GIVEN TEXT:
>>>
We saw above that LLMs can help to address one aspect of that explainability gap, through model rationalizations of classifications. Another important approach in practice is Shapley values, which decompose the model prediction into the contribution of each input variable. This helps to compute counterfactual explanations for what factors led to a credit card payment or money order being flagged as fraudulent.
Addressing the Compliance Burden
Figuring out how to improve the deployment of these tools is important because fraud has costs which extend far beyond the actual dollar losses. Financial firms spend billions to comply with Anti-Money Laundering (AML) and Know-Your-Consumer (KYC) regulations. The regulatory environment around finance has generally tightened after the financial crisis, where real challenges in fraudulent behavior led to a substantial regulatory response and the exit of banks from lending in mortgages as well as small business lending.
This leads to a situation I’ve discussed before: the advancement of technology in finance has been a disappointment in many dimensions. An easy way to see this is to simply look at mortgage rates and spreads over the last 26 years. Despite the rapid advancements in computing and technology, we’re really no better (arguably, we are actually worse) in pricing and originating mortgages.
This situation partially reflects the rising costs of regulatory compliance, which now exceed $10,000 for a mortgage loan. Naturally enough, the real costs and risks of fraud have set off regulatory demands for tighter paperwork, which are costly to provide.
<<<
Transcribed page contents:
>>>
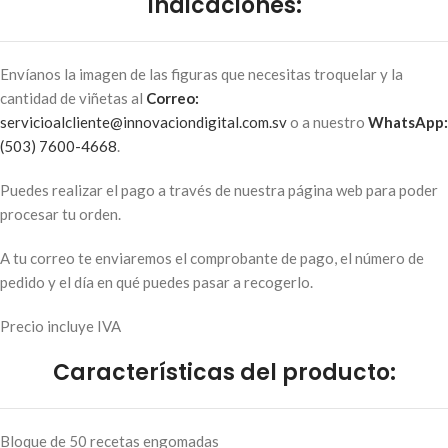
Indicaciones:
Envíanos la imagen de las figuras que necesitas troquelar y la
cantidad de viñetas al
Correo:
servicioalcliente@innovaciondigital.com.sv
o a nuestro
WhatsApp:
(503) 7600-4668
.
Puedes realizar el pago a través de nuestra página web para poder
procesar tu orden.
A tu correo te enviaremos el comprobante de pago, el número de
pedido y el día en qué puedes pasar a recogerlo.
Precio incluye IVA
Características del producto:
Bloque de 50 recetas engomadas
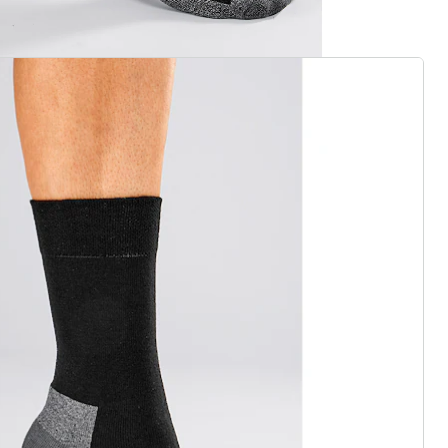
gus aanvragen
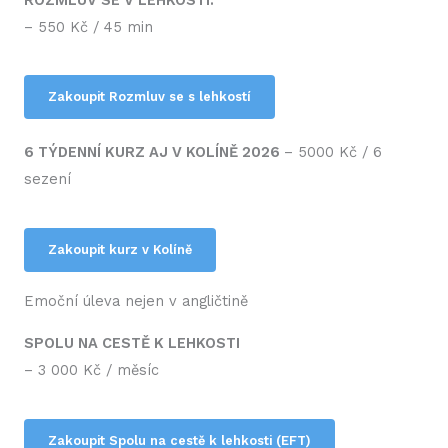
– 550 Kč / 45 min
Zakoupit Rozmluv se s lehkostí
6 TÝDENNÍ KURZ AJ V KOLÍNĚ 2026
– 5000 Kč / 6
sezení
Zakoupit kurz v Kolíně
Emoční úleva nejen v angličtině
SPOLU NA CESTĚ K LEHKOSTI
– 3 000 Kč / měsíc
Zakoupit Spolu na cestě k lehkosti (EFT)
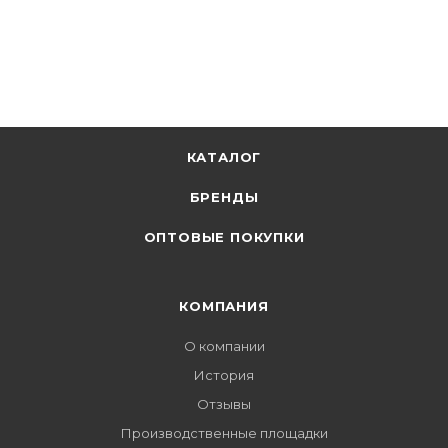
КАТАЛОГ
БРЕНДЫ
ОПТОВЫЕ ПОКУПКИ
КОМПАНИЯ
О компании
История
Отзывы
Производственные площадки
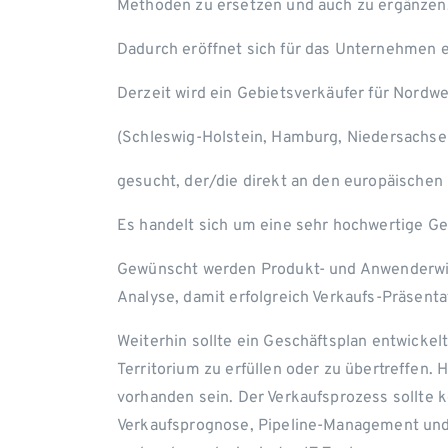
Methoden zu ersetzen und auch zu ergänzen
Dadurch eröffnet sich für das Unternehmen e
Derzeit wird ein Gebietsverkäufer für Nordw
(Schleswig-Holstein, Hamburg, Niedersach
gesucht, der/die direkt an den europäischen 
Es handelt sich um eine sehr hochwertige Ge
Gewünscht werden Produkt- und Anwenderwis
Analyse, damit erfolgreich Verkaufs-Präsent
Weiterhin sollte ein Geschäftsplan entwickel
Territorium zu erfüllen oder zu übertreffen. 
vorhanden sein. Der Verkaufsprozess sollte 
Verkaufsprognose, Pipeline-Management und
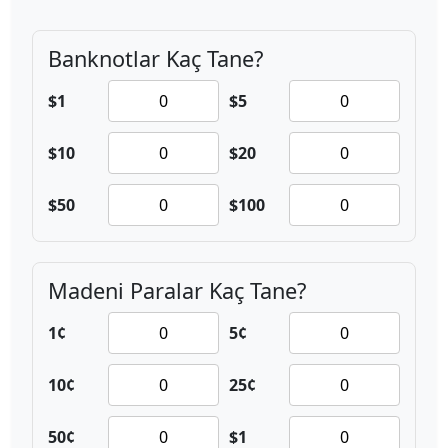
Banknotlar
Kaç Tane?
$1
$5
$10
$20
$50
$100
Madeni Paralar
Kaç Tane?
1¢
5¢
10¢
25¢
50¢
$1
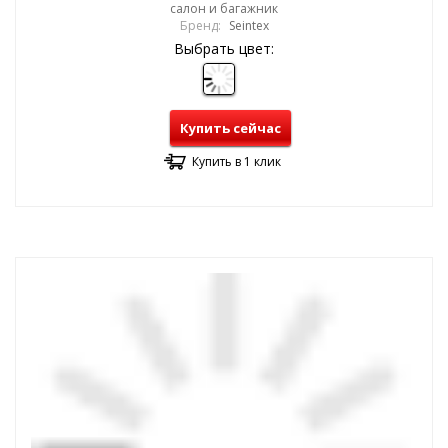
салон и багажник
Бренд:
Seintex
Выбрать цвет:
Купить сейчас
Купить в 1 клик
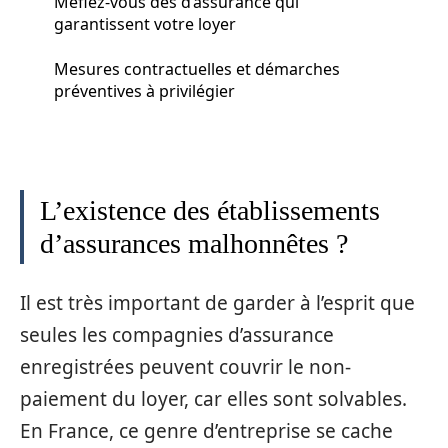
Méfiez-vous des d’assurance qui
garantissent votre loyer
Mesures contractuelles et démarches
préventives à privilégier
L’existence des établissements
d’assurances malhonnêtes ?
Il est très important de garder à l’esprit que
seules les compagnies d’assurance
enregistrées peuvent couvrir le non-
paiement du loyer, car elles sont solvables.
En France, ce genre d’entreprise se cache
<<<
>>>
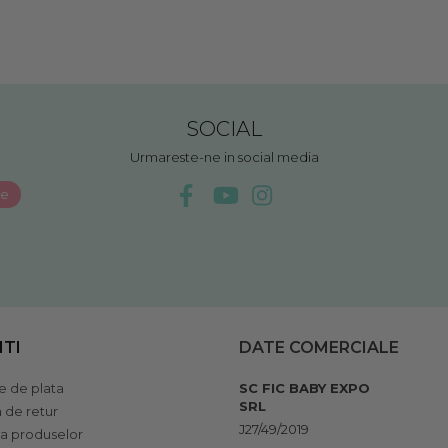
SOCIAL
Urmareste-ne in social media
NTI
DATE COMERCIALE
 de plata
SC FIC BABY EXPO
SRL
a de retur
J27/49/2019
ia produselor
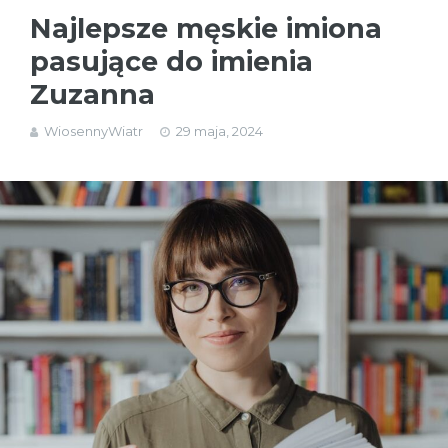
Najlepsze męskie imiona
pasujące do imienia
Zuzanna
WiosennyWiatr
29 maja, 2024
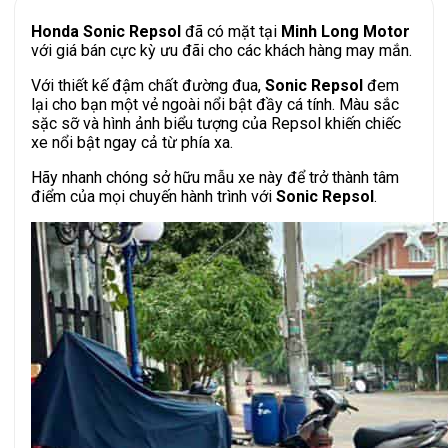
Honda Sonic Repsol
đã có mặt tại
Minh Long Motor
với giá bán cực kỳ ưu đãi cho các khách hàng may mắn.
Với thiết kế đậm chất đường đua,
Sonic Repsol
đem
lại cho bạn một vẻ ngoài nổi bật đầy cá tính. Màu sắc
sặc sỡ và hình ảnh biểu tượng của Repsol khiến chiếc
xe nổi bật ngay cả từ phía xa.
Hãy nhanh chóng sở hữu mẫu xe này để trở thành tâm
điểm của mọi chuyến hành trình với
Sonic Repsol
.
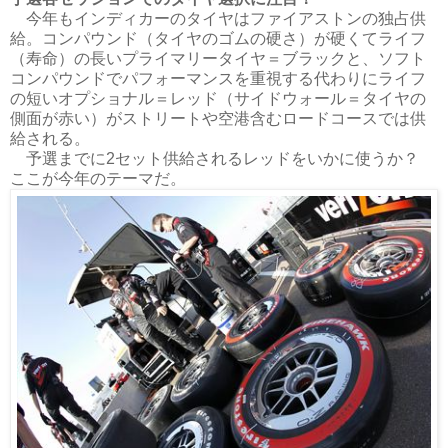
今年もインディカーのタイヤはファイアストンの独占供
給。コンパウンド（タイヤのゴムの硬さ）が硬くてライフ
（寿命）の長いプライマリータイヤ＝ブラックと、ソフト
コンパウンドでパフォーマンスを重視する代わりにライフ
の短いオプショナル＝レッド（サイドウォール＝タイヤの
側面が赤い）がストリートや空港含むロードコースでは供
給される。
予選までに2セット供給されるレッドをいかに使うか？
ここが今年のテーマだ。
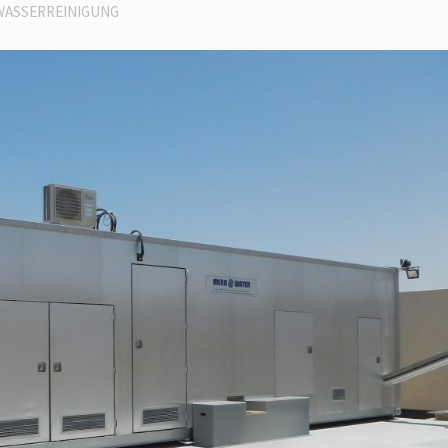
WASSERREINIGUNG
<<<
>>>
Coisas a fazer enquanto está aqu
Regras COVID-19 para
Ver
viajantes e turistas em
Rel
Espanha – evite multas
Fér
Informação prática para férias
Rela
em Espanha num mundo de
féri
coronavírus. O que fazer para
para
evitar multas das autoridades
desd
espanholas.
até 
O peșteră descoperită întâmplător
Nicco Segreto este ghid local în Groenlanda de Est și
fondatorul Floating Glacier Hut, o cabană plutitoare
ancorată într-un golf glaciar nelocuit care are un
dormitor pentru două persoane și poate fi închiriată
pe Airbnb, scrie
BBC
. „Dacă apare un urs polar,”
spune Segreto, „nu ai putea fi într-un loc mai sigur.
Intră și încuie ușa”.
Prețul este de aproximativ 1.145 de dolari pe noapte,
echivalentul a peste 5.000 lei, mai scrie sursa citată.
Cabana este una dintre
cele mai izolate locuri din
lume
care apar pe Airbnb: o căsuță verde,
<<<
YOUR OBJECTIVE: In the passage on fraud and compliance, what reason is given for why "figuring out how to improve the deployment of these tools is important"?

RESPONSE TO THE TASK: It matters because fraud has costs that extend far beyond the actual dollar losses. Financial firms spend billions to comply with Anti-Money Laundering (AML) and Know-Your-Consumer (KYC) regulations.